GFR is regulated in various mechanisms:

a. Mean arterial pressure does not normally alter the renal blood plasma flow through the glomerulus. However when the hydrostatic pressure in the afferent arteriole increases due to high blood pressure, there is stretching of smooth muscles in arterioles induced. As a result, inward directed ion channels get activated, inducing depolarization and muscle contraction, and vasoconstriction.. The renal blood flow is therefore adjusted and will not affect the kidneys. Smooth muscle dilation will occur when there is decreased blood pressure to maintain renal blood flow through the kidneys.

b. RAAS (renin-angiotensin –aldosterone system) also maintains the GFR. Decreased stretch in afferent arterioles will cause secretion of renin by the juxtamedullary cells of the afferent arterioles. Reni activates angiotensinogen, to form angiotensin. Angiotensin I is converted by ACE (angiotensin converting enzyme) to angiotensin II, which then induces secretion of aldosterone in the adrenal glands. Aldosterone acts on renal tubules to increase sodium reabsorption and potassium excretion to maintain GFR via perseverance of renal perfusion.

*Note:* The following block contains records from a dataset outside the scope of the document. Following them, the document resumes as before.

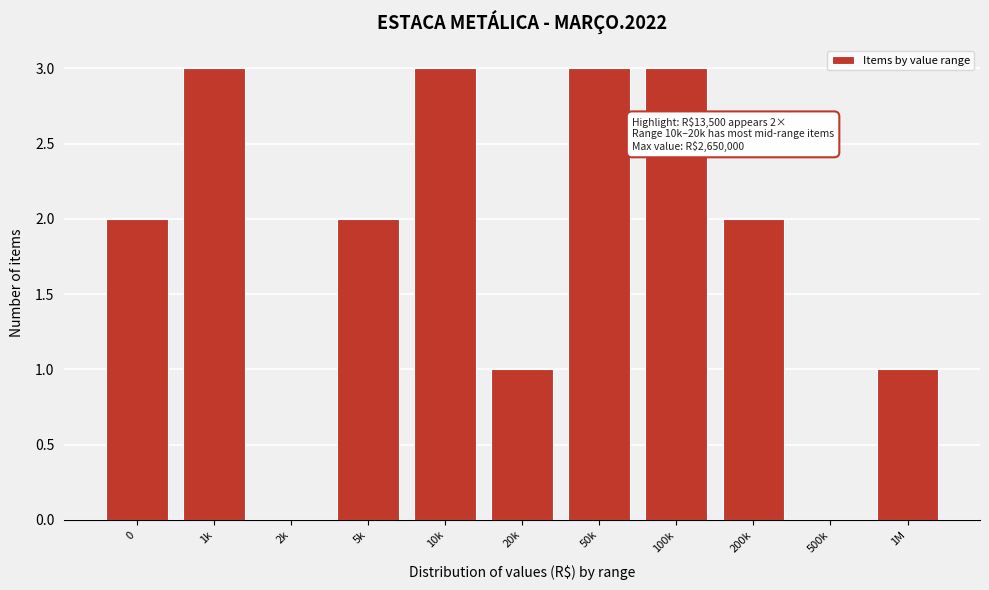

Reading left to right, extract all data points from this chart.

0=2	1k=3	2k=0	5k=2	10k=3	20k=1	50k=3	100k=3	200k=2	500k=0	1M=1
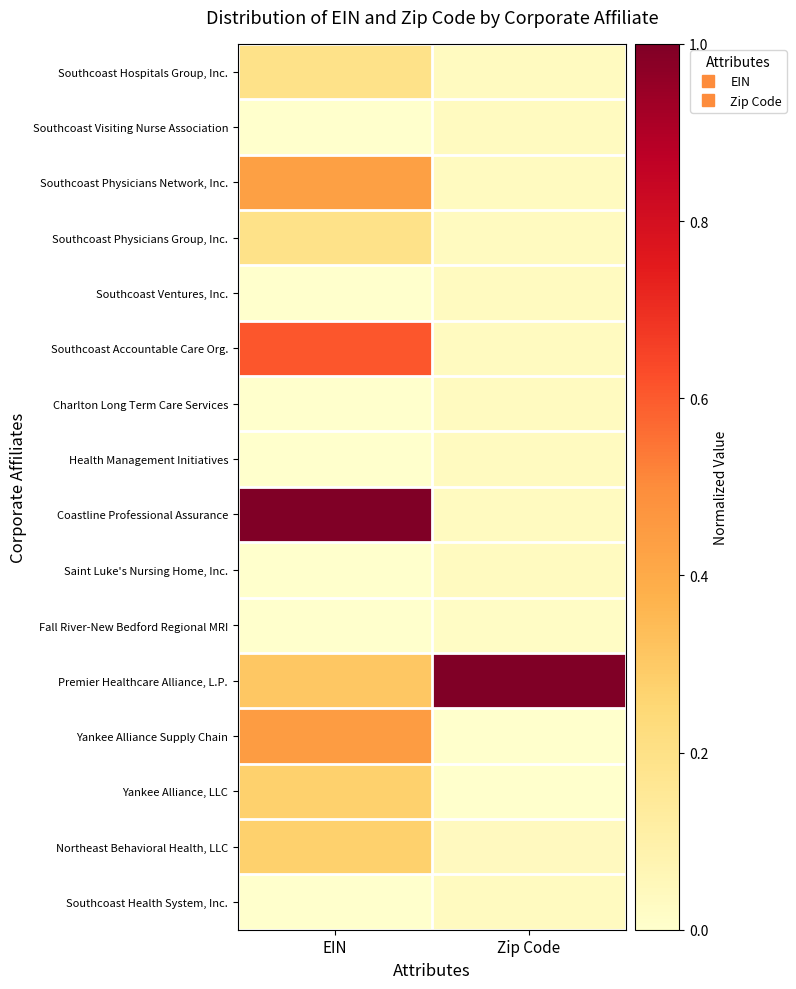

At which category does the chart reach its minimum across all series?

EIN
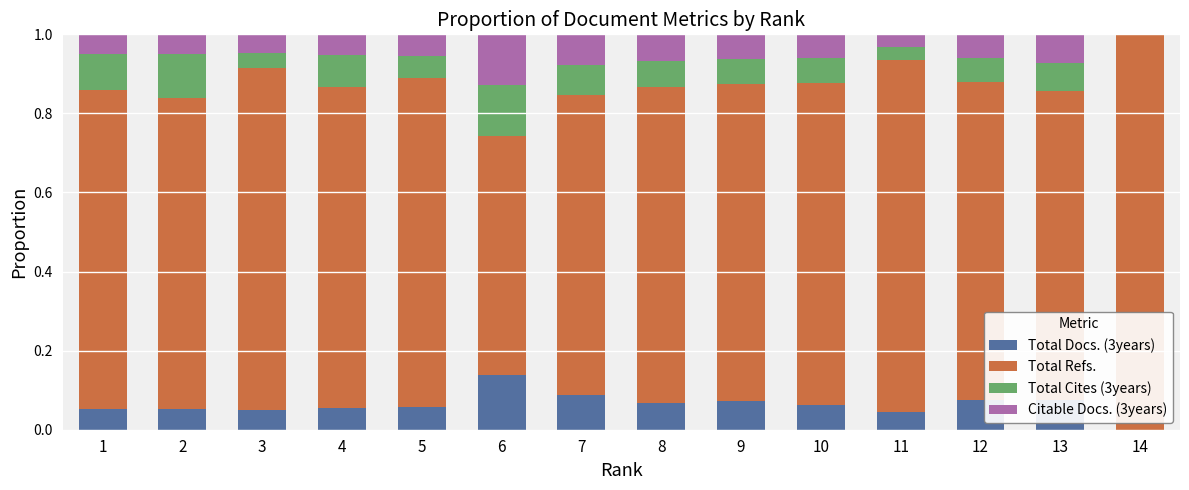

What is the total value across all series at 13?

1.0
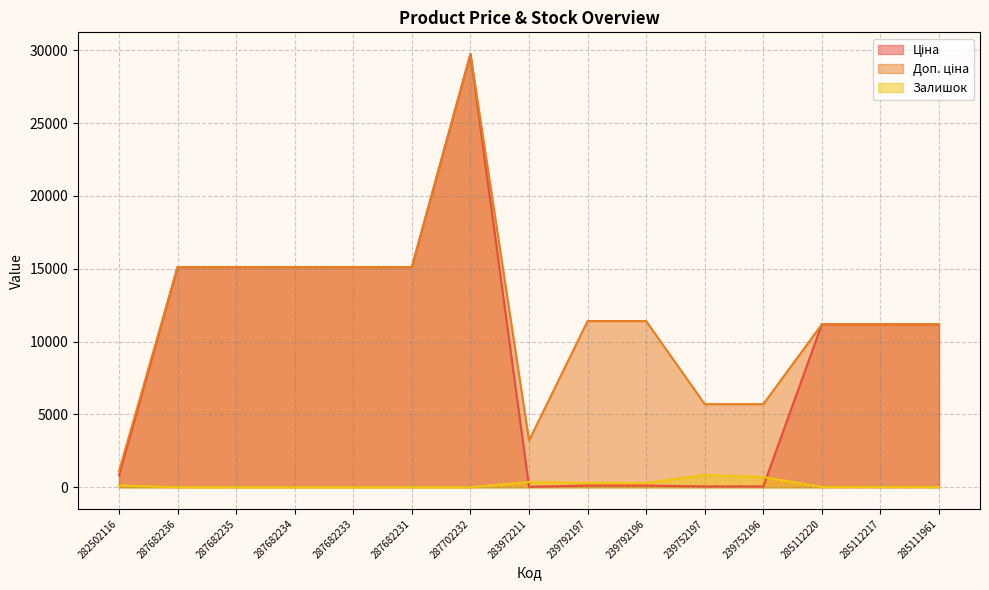

What is the sum of the Залишок values at 287682235 and 239752197?

845.0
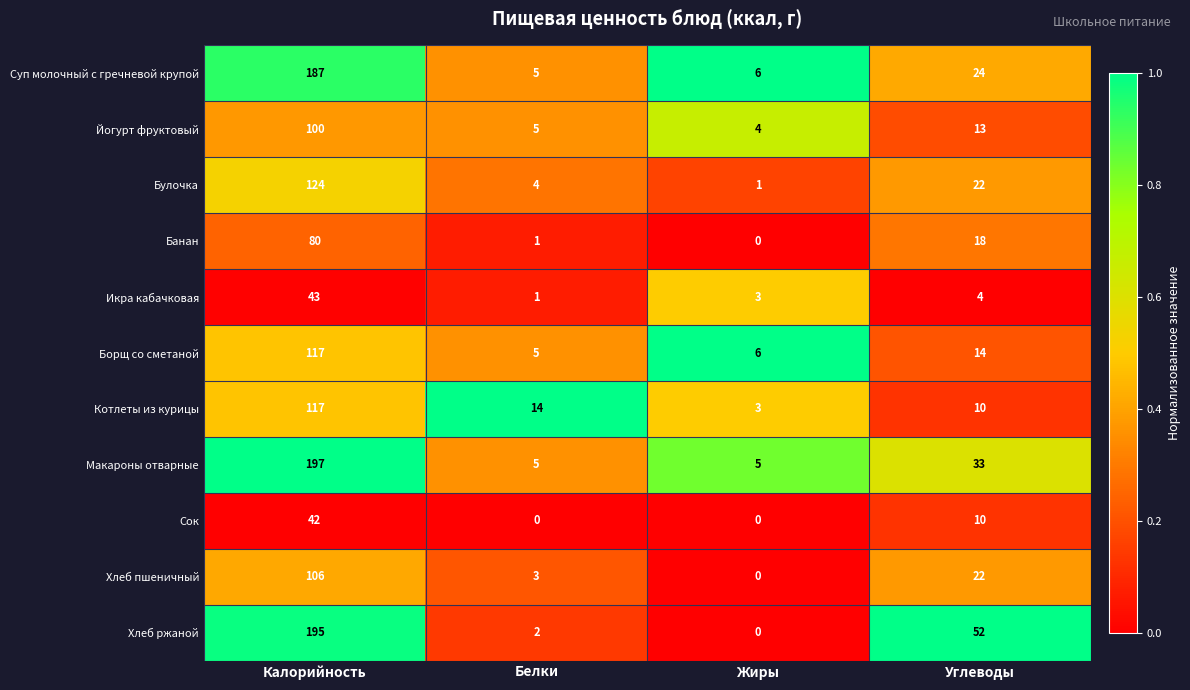

Rank the categories by Йогурт фруктовый value from lowest to highest.

Жиры, Белки, Углеводы, Калорийность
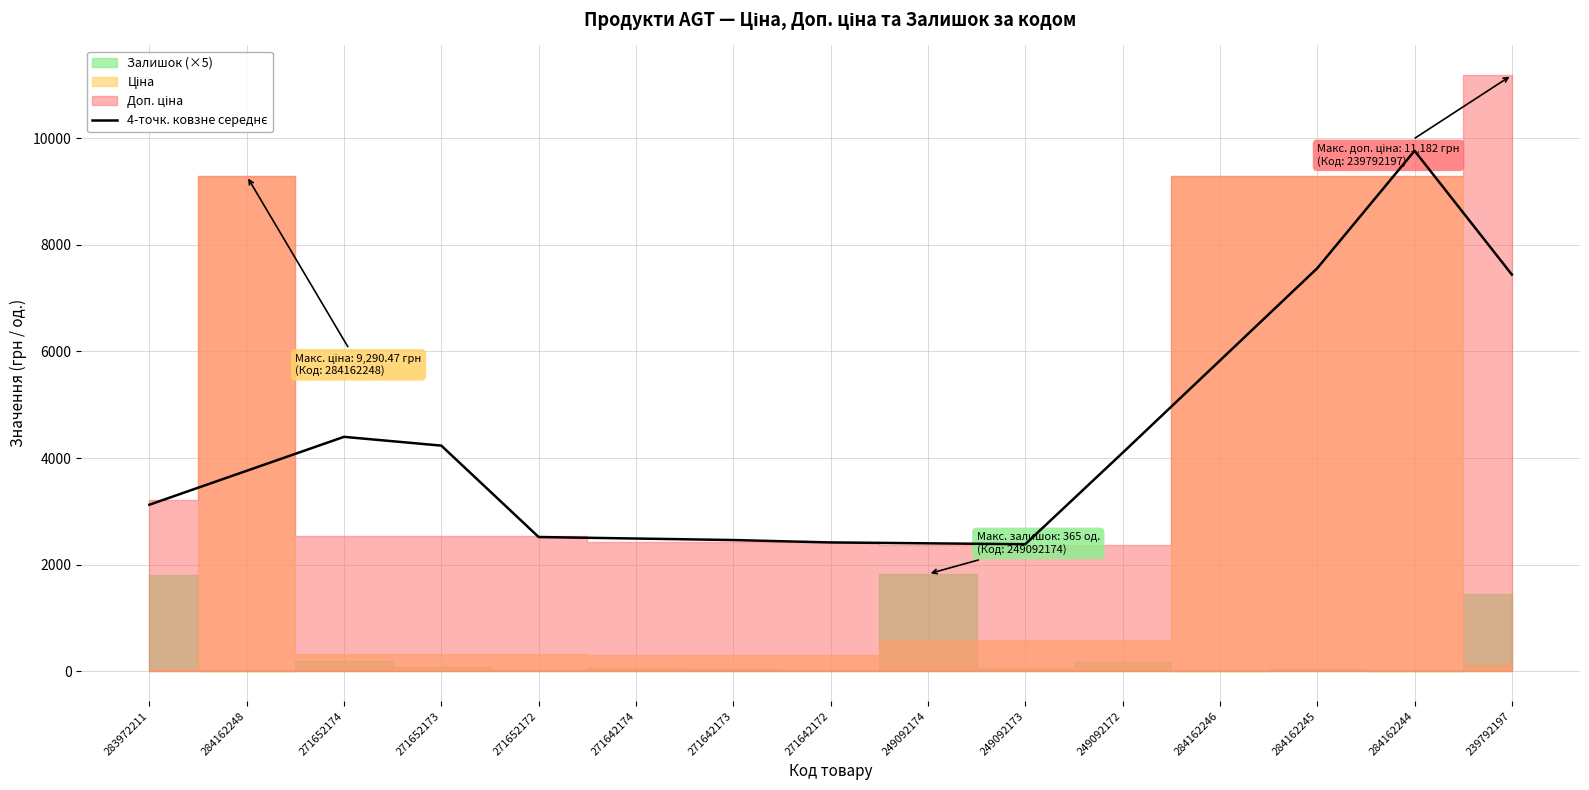

True or false: the data shows 7440.7 at 239792197.

True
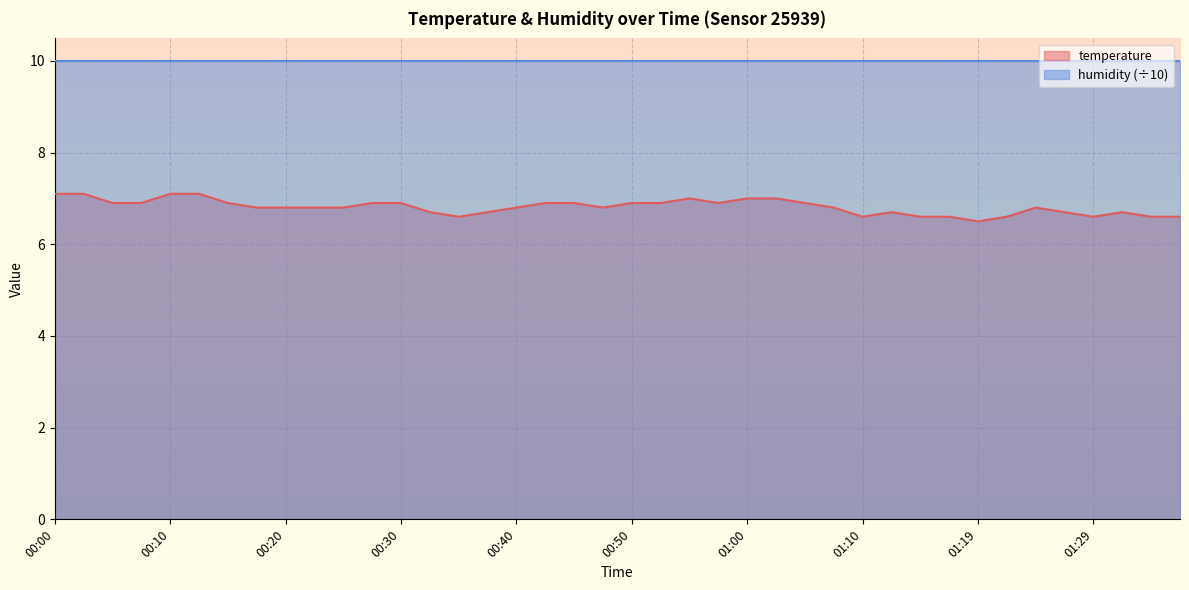

Does the chart display data point markers on the line(s)?

No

c. GFR is also maintained by the Tubuloglomerulo-feedback via the macula densa. The macula densa are present in the ascending limb of distal tubules of the kidneys. The GFR increase via increased delivery of electrolytes is sensed by the macula densa. Chloride concentration increases in the intracellular compartment of macular densa, resulting in depolarization. As a result, ATP, adenosine and thromboxane which are paracrine mediators are produced, which then contract the smooth muscles. This leads to decreased renal blood flow and reduces the GFR to normal range. Macula densa also stimulates the RAAS system.

GFR is important for formation of urine. GFR maintains the filtration of blood via the kidneys. If the GFR decreases, then the amount of blood filtered by the kidneys decreases. This will decrease the amount of urine produced as less blood will flow through the kidneys. It is known that 25% of cardiac output enters the glomerulus. Fluid in urine is obtained from this cardiac output. Although, high molecular weight compounds are returned back to the blood via efferent arterioles, most of the fluid in blood passes through the glomerulus. Fluid reabsorption takes places in descending Loop of Henle via osmosis and in collecting duct via aquaporin channels. Thus, urine production will depend on the GFR as it controls the amount of fluid entering the kidneys. Hence, maintaining GFR is critical fro urine production as decrease in GFR will reduce urine production as well.